HUT ke-18 Gerindra, Kader Turun ke Lokasi Bencana: Dapur Umum Belum Ada, Warga Masih Bertahan dengan Keterbatasan
Transparansi Tanpa Tawar

Fakfak spiritrevolusi.Id— Peringatan Hari Ulang Tahun (HUT) ke-18 Partai Gerindra di Kabupaten Fakfak tidak dirayakan dengan seremoni semata. Dewan Pimpinan Cabang (DPC) Partai Gerindra bersama Fraksi Gerindra DPRD Fakfak justru memilih turun langsung ke lokasi bencana untuk melihat kondisi nyata masyarakat terdampak, Sabtu (30/11/2025).
Dipimpin Ketua DPC Gerindra Fakfak, Untung Tamsil, S.Sos., M.Si, serta Ketua Fraksi Gerindra DPRD Fakfak, Tasmiyanti Tassa, SH, rombongan menyusuri area terdampak dan berdialog langsung dengan warga yang hingga kini masih berjuang memenuhi kebutuhan dasar pascabencana.
Dari hasil peninjauan lapangan, Gerindra menemukan bahwa penanganan darurat belum sepenuhnya menjawab kebutuhan masyarakat. Salah satu persoalan krusial yang disoroti adalah belum tersedianya dapur umum, sementara warga masih kesulitan memperoleh makanan layak.
Ketua Fraksi Gerindra DPRD Fakfak, Tasmiyanti Tassa, menyampaikan bahwa keluhan warga mencerminkan kondisi lapangan yang membutuhkan respons cepat dan terkoordinasi.
“Warga masih kekurangan banyak hal mendasar. Dapur umum belum tersedia, air bersih terbatas, peralatan memasak tidak ada, termasuk kebutuhan khusus seperti pakaian dalam perempuan, seragam sekolah, popok bayi, dan susu,” ungkap Tasmiyanti.
Menurutnya, keterlambatan penanganan dalam fase darurat berpotensi memperparah beban psikologis dan sosial masyarakat terdampak.
“Dalam situasi bencana, negara tidak boleh terlambat. Yang dibutuhkan masyarakat bukan janji, tetapi kehadiran nyata dan tindakan cepat,” tegasnya.
Sementara itu, Ketua DPC Gerindra Fakfak, Untung Tamsil, menegaskan bahwa kegiatan ini merupakan bagian dari komitmen politik Gerindra yang berpihak pada rakyat, sejalan dengan tema HUT ke-18 Partai Gerindra tahun 2026, “Kompak Bergerak dan Berdampak untuk Rakyat.”
“Momentum ulang tahun ini kami maknai dengan turun langsung ke lapangan. Kami ingin memastikan bahwa kehadiran Gerindra benar-benar dirasakan masyarakat, terutama mereka yang sedang tertimpa musibah,” ujar Untung.
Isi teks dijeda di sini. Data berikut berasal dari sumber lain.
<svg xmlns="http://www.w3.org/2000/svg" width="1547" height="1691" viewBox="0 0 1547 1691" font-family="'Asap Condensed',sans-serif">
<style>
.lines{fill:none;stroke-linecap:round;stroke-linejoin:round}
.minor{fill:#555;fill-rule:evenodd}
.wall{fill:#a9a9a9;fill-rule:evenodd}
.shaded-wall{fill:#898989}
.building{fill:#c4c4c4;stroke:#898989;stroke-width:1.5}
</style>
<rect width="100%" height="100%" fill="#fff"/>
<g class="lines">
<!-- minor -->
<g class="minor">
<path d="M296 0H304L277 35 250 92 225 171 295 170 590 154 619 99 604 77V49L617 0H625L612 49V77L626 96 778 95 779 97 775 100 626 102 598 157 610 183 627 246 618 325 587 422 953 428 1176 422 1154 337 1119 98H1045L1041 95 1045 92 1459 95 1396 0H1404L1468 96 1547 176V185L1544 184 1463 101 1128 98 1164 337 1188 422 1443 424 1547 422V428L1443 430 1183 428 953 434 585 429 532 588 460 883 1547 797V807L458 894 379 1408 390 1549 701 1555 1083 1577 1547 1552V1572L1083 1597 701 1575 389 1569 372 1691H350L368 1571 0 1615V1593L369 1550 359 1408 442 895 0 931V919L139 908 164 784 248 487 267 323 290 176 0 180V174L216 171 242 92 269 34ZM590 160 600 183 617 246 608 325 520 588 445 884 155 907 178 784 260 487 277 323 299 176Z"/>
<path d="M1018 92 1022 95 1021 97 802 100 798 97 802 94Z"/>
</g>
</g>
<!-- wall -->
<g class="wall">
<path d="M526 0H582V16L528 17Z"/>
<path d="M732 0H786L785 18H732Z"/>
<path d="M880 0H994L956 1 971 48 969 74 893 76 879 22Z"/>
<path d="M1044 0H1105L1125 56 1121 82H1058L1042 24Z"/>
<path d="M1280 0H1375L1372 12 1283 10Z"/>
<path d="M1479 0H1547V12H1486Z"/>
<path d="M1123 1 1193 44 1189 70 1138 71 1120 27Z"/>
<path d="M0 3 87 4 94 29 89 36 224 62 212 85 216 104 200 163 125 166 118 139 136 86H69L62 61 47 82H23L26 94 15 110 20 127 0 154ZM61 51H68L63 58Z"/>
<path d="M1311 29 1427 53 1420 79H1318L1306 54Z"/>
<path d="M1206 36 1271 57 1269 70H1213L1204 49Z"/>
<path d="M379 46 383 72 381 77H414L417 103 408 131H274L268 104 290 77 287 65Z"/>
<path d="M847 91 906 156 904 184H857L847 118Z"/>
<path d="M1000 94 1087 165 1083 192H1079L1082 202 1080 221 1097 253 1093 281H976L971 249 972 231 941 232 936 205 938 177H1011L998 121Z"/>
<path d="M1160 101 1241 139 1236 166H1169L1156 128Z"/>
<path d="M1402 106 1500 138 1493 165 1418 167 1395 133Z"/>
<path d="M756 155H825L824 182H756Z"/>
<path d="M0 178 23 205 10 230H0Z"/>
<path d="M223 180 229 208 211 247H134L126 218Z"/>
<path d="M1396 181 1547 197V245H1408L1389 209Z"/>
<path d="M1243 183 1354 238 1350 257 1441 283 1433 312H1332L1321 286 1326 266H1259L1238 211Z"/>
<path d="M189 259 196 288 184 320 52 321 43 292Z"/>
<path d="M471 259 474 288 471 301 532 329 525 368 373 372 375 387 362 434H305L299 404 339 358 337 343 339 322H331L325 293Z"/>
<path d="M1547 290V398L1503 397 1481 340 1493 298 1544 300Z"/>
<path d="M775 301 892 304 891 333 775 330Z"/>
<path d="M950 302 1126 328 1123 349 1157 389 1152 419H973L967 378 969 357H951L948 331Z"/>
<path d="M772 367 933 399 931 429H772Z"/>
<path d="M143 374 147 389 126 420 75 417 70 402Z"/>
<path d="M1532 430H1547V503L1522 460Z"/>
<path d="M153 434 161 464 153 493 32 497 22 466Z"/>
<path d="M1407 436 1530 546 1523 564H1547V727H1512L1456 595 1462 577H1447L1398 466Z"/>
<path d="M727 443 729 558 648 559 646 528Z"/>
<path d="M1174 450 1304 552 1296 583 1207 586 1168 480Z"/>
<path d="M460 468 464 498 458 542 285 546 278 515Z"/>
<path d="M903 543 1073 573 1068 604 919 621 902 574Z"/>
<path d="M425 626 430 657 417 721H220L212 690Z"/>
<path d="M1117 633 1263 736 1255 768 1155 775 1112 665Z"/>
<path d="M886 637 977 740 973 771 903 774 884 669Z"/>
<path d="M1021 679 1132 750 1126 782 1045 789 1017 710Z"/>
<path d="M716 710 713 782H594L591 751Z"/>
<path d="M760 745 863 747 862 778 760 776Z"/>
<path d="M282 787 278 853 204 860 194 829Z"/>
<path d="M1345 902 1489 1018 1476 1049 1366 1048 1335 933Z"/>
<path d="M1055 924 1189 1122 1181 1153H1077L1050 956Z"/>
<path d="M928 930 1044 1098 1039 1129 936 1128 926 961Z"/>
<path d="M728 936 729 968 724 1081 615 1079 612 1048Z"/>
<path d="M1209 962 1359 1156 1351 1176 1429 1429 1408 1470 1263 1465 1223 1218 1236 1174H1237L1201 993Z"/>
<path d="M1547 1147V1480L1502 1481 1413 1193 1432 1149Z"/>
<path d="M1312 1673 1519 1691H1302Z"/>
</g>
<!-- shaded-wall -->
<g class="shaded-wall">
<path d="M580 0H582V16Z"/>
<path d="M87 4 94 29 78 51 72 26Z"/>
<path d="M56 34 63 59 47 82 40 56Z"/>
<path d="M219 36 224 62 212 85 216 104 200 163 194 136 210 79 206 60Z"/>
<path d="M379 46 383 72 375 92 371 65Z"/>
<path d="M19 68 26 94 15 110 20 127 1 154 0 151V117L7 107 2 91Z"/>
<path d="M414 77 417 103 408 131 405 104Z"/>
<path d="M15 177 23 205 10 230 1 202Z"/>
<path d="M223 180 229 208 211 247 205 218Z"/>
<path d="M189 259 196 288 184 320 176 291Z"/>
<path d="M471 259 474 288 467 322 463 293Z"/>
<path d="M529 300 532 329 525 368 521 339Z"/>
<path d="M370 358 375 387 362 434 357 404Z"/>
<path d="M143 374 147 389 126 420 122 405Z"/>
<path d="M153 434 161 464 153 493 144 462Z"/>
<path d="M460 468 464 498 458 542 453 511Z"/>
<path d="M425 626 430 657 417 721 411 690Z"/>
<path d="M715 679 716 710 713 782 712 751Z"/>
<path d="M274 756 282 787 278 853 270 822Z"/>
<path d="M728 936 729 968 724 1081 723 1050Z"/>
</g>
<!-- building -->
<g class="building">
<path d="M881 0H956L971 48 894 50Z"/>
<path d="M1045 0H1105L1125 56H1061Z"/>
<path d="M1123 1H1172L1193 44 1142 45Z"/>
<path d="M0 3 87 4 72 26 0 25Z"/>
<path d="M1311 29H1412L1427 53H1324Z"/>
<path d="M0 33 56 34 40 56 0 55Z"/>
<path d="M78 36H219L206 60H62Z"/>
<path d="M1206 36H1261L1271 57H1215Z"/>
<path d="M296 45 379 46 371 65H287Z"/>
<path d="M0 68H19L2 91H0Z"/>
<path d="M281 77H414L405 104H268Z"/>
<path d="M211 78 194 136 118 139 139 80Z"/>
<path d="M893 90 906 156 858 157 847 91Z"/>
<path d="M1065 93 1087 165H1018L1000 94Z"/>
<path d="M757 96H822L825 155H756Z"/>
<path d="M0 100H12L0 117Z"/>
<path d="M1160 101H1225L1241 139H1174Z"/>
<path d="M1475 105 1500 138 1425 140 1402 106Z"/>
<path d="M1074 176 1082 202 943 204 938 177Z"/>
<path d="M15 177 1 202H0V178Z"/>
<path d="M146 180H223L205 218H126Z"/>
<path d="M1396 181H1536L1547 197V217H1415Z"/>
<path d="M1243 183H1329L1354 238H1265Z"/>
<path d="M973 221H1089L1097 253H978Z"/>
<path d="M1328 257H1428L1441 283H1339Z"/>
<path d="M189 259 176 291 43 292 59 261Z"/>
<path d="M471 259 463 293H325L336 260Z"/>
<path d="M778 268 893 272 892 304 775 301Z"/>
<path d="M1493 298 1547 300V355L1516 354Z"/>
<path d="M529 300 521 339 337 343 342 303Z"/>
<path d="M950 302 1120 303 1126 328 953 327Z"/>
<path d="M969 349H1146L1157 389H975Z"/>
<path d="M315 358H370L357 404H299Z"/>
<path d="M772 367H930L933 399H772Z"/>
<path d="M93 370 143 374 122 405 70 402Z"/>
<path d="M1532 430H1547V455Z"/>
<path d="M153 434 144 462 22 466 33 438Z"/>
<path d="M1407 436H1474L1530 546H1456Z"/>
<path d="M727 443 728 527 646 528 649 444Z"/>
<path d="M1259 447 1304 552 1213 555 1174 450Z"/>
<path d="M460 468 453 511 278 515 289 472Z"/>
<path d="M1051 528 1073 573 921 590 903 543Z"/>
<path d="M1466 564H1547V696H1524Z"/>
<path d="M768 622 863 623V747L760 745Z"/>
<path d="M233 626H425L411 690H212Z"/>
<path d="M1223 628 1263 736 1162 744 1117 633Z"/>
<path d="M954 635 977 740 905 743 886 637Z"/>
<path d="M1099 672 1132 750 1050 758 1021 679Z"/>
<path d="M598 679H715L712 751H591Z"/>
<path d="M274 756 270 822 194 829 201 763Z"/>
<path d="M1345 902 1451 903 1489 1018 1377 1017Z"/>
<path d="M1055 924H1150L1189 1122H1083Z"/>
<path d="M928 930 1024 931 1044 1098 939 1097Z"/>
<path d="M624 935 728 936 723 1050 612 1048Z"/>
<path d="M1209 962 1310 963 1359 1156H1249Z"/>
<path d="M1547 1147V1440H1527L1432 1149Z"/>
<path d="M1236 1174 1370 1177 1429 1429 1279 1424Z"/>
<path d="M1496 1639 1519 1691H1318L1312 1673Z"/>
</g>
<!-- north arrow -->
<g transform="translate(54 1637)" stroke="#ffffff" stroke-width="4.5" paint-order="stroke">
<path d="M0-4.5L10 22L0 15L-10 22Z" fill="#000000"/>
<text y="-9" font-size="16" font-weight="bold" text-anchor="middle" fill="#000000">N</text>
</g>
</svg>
Ia berharap pemerintah daerah bersama seluruh pemangku kepentingan dapat memperkuat koordinasi agar penanganan bencana tidak hanya cepat, tetapi juga tepat sasaran dan sesuai kebutuhan riil warga.
Kunjungan tersebut menjadi pengingat bahwa di tengah euforia peringatan dan agenda politik, masih ada masyarakat yang membutuhkan perhatian serius dan tindakan konkret dari seluruh elemen pemerintahan.